4 ″ ′), and the opening (6.4, 6.4 ′, 6.4 ′) of the discharge pipe (6.3, 6.3 ′, 6.3 ″). ', 6.4''') within the discharge pipe (6.3,
6.3 ′, 6.3 ″), and in the second operating state, the respective free jets form the powder airflow that is discharged by the discharge pipes (6.3, 6.3 ′, 6.3 ″). A powder device. 2. The respective discharge pipe (6.3, 6.3 ′, 6.3 ″).

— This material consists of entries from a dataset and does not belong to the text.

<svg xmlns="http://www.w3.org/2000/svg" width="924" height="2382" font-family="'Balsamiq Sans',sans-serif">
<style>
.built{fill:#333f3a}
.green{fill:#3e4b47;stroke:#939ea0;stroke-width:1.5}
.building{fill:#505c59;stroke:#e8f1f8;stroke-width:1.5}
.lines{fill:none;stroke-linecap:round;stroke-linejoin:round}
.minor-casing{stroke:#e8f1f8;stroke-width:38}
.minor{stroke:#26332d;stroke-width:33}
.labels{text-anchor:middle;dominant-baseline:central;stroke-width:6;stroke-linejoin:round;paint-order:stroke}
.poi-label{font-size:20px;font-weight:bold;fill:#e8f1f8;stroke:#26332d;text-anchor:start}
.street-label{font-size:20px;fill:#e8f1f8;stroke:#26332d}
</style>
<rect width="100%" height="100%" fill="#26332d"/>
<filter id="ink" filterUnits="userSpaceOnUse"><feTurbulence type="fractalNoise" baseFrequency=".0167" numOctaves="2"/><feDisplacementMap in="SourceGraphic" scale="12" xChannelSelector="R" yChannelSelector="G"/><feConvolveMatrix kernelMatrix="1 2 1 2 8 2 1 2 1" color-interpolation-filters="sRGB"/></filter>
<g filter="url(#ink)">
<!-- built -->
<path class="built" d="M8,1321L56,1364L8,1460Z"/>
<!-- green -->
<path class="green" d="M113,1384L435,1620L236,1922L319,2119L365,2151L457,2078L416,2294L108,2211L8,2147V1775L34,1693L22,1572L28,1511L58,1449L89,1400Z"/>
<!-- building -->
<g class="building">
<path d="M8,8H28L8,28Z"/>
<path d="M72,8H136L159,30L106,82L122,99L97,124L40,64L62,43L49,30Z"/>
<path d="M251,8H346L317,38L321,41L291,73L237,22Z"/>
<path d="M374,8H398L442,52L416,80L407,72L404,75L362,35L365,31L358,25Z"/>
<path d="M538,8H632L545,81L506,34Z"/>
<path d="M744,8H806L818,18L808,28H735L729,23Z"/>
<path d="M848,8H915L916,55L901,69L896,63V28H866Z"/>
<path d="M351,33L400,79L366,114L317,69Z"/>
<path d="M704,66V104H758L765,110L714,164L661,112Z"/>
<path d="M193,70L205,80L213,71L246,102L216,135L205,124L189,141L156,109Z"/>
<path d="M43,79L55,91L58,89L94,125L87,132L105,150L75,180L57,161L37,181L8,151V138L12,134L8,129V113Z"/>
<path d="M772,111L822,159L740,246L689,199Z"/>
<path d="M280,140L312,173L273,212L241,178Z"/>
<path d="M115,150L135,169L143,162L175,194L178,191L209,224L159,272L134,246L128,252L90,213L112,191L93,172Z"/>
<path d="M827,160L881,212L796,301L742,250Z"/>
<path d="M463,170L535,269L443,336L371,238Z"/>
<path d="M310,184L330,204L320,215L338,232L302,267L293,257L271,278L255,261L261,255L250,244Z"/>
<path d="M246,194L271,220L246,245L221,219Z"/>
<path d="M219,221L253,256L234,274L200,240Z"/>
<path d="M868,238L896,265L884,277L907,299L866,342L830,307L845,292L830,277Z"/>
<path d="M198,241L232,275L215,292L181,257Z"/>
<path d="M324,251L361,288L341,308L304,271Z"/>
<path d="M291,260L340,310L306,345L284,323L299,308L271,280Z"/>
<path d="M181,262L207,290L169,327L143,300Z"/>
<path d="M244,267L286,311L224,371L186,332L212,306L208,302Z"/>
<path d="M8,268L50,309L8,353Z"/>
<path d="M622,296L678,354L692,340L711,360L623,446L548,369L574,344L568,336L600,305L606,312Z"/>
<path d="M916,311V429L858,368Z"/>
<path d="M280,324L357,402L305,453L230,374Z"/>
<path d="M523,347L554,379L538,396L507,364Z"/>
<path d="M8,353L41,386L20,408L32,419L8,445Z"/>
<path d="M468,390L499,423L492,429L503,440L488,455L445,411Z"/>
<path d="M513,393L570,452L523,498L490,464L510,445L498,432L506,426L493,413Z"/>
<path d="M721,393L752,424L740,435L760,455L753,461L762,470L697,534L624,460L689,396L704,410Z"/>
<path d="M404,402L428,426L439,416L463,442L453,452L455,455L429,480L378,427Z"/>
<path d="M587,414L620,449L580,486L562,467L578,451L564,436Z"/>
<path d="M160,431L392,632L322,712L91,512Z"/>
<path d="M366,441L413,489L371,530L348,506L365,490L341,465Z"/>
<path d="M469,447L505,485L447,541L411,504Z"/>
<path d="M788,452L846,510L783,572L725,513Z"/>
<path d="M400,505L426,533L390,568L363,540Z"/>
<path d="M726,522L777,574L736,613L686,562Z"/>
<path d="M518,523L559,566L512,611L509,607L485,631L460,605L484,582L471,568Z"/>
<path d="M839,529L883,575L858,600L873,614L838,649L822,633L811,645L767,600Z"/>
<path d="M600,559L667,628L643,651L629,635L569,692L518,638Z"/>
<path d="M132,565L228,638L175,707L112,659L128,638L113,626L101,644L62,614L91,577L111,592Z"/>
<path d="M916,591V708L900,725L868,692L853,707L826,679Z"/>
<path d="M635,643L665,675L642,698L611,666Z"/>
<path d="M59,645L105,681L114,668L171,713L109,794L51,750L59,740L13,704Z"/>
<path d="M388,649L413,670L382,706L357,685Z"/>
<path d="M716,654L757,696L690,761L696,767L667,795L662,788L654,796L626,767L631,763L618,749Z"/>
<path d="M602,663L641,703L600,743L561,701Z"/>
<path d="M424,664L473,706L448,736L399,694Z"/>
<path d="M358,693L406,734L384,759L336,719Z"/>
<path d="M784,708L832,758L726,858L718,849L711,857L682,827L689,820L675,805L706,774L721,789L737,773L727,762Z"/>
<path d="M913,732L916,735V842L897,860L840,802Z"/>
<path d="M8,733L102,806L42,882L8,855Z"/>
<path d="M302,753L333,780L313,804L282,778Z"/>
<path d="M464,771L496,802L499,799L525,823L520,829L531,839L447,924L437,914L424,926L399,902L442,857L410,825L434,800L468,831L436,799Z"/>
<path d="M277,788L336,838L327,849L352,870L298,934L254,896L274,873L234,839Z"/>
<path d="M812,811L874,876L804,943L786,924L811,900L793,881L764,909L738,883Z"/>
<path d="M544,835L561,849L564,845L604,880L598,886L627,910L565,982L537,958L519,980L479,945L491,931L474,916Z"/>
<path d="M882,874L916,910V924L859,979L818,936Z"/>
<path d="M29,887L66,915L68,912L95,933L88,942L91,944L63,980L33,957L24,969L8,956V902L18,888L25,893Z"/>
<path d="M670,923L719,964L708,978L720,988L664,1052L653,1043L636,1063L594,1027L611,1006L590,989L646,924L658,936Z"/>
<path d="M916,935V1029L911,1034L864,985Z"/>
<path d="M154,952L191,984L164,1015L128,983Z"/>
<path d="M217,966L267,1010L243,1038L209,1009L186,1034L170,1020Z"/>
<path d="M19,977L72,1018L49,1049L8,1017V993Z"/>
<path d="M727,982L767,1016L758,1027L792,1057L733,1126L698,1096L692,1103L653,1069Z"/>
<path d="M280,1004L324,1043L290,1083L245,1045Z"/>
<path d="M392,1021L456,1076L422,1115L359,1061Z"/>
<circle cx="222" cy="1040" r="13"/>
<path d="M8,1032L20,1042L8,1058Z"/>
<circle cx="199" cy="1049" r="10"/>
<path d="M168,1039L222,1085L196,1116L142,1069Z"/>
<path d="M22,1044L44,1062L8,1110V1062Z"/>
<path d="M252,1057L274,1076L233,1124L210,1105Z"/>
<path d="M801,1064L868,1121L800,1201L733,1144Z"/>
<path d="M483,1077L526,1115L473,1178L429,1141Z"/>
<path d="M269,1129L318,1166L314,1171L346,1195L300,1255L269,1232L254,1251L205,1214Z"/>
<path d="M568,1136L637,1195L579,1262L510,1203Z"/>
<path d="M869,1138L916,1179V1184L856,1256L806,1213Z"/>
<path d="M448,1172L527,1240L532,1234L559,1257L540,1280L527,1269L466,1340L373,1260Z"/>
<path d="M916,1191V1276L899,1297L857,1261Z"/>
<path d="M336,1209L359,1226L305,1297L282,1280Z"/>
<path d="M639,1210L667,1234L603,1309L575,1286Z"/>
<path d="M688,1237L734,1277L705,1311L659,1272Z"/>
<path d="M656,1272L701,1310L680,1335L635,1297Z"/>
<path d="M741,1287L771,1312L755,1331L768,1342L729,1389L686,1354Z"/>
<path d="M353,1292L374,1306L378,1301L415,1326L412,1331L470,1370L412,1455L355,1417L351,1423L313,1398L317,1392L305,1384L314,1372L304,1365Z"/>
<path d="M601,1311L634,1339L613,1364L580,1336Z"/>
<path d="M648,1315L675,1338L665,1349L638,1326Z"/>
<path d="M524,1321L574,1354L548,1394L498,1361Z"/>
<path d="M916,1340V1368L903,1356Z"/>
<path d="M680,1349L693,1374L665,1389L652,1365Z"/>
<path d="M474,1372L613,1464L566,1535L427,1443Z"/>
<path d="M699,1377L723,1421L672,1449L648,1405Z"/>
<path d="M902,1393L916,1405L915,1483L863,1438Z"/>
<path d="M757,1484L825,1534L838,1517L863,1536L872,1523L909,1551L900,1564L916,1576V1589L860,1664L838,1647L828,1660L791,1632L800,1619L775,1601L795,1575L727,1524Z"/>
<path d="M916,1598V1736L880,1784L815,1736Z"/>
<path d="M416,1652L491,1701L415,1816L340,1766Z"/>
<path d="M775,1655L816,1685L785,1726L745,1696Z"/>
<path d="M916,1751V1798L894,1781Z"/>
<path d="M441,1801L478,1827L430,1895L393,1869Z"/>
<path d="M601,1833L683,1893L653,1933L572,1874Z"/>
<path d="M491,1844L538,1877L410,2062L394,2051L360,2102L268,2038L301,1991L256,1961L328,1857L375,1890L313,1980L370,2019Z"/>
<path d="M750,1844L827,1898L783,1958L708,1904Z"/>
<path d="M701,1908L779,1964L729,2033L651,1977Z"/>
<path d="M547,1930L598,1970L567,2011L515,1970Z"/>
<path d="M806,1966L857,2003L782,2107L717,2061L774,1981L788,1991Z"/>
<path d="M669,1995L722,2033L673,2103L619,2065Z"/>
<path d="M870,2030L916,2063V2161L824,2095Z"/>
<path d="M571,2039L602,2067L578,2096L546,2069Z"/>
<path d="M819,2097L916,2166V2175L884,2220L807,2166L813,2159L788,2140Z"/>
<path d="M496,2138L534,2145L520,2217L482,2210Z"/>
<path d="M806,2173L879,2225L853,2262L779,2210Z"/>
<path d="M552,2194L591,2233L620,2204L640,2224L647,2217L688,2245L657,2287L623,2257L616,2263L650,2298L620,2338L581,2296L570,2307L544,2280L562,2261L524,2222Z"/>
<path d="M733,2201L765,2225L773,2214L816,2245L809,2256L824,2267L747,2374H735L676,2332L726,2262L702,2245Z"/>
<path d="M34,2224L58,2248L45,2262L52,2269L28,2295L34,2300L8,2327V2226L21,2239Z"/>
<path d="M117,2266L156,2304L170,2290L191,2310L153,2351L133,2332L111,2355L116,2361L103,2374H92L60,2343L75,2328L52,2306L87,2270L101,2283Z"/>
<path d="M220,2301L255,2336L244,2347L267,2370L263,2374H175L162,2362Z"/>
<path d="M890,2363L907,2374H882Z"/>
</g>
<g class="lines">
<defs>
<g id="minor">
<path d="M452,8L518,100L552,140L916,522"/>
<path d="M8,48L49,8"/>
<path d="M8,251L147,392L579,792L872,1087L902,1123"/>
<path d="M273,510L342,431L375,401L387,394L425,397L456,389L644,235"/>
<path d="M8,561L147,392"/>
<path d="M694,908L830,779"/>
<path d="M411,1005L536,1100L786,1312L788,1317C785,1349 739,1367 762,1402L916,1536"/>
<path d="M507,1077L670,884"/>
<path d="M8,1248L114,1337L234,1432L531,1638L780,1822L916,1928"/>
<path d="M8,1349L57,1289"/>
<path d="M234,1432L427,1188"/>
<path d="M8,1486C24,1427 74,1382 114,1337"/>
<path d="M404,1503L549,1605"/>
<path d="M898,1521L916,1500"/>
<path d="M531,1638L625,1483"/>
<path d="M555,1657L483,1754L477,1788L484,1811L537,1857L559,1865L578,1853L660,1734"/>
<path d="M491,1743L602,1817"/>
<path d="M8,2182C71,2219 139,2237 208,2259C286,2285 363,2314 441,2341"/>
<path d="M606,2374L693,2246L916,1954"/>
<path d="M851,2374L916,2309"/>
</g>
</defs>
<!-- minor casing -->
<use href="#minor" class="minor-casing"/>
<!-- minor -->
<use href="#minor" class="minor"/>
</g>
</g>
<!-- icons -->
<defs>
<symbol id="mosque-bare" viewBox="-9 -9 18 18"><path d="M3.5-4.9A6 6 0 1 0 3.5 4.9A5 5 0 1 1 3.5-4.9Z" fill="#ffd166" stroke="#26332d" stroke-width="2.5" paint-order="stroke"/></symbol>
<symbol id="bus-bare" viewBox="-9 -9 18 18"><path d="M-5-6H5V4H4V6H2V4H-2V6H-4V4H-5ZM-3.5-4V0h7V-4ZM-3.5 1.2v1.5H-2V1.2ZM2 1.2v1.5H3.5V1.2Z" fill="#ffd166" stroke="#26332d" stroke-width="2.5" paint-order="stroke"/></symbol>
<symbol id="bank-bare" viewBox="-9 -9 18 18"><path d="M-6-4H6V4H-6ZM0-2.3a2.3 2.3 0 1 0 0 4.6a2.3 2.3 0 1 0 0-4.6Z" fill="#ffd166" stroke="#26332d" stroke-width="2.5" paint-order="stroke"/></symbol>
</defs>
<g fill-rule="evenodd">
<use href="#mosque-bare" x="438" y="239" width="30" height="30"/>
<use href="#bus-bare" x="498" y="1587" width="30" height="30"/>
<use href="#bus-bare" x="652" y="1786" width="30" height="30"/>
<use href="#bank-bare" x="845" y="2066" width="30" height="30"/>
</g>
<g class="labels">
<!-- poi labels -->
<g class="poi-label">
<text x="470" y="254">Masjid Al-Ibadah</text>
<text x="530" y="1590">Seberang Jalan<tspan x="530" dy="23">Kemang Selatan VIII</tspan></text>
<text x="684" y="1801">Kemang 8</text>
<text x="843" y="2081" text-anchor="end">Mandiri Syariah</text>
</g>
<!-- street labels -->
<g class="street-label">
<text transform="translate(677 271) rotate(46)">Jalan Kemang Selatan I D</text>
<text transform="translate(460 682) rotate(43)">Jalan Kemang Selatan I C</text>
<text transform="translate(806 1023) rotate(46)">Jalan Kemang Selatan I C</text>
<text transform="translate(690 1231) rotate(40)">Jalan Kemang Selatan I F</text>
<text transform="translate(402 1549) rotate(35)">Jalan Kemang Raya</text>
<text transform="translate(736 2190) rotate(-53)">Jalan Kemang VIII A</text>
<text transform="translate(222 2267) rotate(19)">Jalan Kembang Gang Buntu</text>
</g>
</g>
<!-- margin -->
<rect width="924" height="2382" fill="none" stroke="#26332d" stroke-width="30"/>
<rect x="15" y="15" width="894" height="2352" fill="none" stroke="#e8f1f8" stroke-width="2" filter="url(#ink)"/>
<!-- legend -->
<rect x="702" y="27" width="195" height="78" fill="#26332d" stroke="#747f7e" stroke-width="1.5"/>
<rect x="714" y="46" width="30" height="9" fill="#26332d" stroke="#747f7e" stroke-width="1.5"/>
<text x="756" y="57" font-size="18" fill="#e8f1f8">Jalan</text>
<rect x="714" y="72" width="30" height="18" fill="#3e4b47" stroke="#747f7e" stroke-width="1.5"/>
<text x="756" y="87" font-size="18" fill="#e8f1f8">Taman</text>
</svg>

The powder device according to claim 1, comprising a powder storage container (3) communicating with the powder storage container. 3. In the powder injection device (6)
At least the openings (6.4, 6.4 ', 6.4'',6.4''') of each of the discharge pipes (6.3, 6.3 ', 6.3'') are under negative pressure in accordance with operation. 2. The powder device according to 1. 4. A sheet (7) printed by a sheet gripper (20.1), which rotates in accordance with the operation, is fed to a pile section (2).
0.2) and a device for spraying powder onto the sheet (7) conveyed in the paper ejection device (20). A sheet printing press comprising the powder device according to any one of claims 1 to 3. 5. A sheet-fed rotary printing press provided with a device for indirectly jetting powder onto printed sheets (7). A sheet-fed printing press, comprising: a powder device.